[提示文]

● ● ● ● ●

「家庭的保育事業」とは、待機児童問題の解消などを目的とした事業です。この事業は国の認可を受けた事業であるため補助金の交付を受けられたり、保育者の居宅により保育サービスの提供ができるなどさまざまな面でメリットがある事業となっています。ここでは、家庭的保育事業の特徴についてご紹介します。
家庭的保育は、しっかりと安全面にも配慮された保育室にて行われます。また、0〜2歳の子どもが対象となっていることから、異なる年齢の子どもが一緒に過ごすといったように、家庭的な環境の中で保育が行われる点が特徴です。
少人数での保育が行われるため、ひとりひとりに対して寄り添った対応を行う点も特徴です。マンツーマンに近い状況での保育となることから、それぞれの子どもが持つ興味や関心に加えて、発達状況や体調などについてもきめ細かな対応が可能となっています。
家庭的保育事業の特徴として、保育者や保育環境が決まっている点が挙げられます。いつも同じ保育者が対応するため、保育者と子どもの間で愛着関係を築きやすい点がメリット。さらに、保育者と保護者の信頼関係も築きやすいといった面もあります。
家庭的保育事業とベビーシッターは混同されがちですが、運営形態や対象年齢などさまざまな面での違いがあります。
家庭的保育事業は認可事業である点に加えて対象年齢が0〜2歳であること、保育者1〜2人に対して子どもが3〜5人の定員となっています。

● ● ● ● ●

[課題 1] 家庭的保育事業に関する文章のうち、「家庭的保育事業の特徴として、」で始まり「ざまな面での違いがあります。」に至るまでの部分を、一字一句違えずに書き写してください。

(データセットの記録)

● ● ● ● ●

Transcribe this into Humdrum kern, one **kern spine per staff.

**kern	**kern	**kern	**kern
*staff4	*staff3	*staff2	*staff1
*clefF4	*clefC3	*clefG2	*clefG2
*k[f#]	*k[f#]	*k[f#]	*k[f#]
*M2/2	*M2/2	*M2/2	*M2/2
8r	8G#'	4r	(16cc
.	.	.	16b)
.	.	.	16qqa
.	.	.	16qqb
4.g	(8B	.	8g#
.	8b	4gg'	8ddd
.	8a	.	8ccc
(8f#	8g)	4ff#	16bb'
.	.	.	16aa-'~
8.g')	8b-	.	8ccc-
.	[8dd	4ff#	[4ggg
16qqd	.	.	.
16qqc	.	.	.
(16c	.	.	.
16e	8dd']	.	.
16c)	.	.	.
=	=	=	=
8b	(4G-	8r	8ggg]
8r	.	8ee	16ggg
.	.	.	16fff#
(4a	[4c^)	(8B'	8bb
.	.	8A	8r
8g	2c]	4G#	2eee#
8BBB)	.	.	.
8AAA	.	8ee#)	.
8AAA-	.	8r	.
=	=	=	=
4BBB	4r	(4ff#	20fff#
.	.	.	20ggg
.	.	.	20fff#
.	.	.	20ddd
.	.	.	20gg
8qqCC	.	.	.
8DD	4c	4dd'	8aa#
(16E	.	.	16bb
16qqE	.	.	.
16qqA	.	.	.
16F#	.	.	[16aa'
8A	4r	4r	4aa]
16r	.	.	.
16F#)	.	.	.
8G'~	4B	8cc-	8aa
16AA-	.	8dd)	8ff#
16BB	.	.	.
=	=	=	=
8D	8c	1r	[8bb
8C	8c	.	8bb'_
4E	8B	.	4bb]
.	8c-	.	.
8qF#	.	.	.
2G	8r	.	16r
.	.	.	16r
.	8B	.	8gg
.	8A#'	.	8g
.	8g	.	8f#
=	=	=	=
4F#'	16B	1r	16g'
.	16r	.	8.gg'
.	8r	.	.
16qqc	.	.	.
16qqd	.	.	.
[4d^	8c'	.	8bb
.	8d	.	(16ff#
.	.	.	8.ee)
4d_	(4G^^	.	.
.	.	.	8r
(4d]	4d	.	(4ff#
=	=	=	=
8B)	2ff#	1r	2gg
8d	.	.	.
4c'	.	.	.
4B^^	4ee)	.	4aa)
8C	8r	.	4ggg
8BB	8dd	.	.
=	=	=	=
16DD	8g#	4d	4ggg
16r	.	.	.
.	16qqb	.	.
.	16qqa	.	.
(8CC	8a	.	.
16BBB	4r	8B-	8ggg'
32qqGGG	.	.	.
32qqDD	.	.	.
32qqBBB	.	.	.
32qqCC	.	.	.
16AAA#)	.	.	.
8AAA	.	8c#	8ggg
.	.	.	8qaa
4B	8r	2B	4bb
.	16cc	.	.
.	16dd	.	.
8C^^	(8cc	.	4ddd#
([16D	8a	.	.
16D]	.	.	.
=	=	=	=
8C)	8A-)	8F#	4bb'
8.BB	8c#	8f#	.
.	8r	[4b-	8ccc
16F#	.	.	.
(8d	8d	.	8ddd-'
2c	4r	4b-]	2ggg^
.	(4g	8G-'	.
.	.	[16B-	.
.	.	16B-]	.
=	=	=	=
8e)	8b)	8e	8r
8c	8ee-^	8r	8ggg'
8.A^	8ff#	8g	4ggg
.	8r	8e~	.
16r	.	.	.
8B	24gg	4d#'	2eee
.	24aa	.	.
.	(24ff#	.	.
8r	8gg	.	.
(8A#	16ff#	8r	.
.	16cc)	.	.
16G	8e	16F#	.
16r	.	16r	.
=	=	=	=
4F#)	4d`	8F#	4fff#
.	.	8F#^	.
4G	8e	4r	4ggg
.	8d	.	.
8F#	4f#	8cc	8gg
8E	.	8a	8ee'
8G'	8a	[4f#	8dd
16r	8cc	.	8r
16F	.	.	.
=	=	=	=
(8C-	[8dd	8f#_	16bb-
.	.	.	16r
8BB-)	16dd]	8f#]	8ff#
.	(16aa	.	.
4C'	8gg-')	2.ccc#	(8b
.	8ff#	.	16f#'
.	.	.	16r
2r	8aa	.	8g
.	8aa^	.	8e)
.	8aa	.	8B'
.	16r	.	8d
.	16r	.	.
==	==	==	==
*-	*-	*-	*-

● ● ● ● ●

[課題 2] 上記の一覧から、「kern」という文字列を含む行をすべて抜き出してください。大文字と小文字は区別するものとします。

[回答全文 1]
家庭的保育事業の特徴として、保育者や保育環境が決まっている点が挙げられます。いつも同じ保育者が対応するため、保育者と子どもの間で愛着関係を築きやすい点がメリット。さらに、保育者と保護者の信頼関係も築きやすいといった面もあります。
家庭的保育事業とベビーシッターは混同されがちですが、運営形態や対象年齢などさまざまな面での違いがあります。

[回答全文 2]
Transcribe this into Humdrum kern, one **kern spine per staff.
**kern	**kern	**kern	**kern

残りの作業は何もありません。